On 4/15/07, Bjorn Helgaas <[email protected]> wrote:
On Sunday 15 April 2007 03:41, Jean Delvare wrote:
> On Fri, 13 Apr 2007 14:59:45 -0600, Bjorn Helgaas wrote:
> > Of course, there are always BIOS defects. But if we could make a
> > case that a BIOS that doesn't declare the resources used by the AML
> > is defective, we could add quirks to reserve the undeclared resources.
>
> Only realistic if the list of systems needing a quirk is small. Do you
> think that would be the case?
I don't know. I confess that I don't clearly understand the problem
yet. It sounds like the sensor drivers want to talk to hardware that
ACPI methods might also use.
Exactly.
But I missed the details, such as the specific devices in question,
which ports they use, how they are described in ACPI, which AML
methods use those ports, and which non-ACPI drivers also use them.
The original report was about the temperature sensors of K8 cpus. It
happens that ACPI reads the sensors while the linux driver is using it
and gets garbage (and shut down the system). The problem is more
generic though, and applies to all hardware monitoring chips for which
a driver exists.
It also sounds like the non-ACPI drivers provide much more
functionality than ACPI exposes. I'd like to understand this,
too, because an obvious way to solve the problem would be to
drop the non-ACPI drivers.
Problem is that ACPI may access the sensors anyway (e.g. via SMM).

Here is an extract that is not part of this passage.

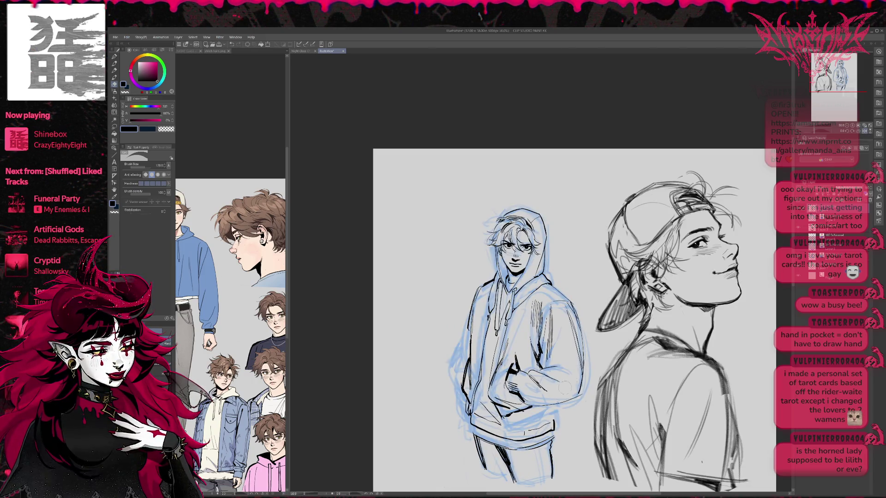
Ink short hatch lines along the bottom of the hoodie.
left_click_drag(524, 426, 549, 433)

Is this extra functionality available
on Windows? If so, do we know whether Windows uses non-ACPI drivers
or whether they have some smarter way to use ACPI?
Usually ACPI exposes 1 or 2 temperature readings (CPU and
motherboard), while the hw driver can also provide fans and voltages
measurements.
Vendors usually provides a monitoring utility for Win that also
exposes these information. It's not known whether there's a way to
avoid conflicting accesses between ACPI and the raw driver; it's
possible that it's vendor-specific and not documented.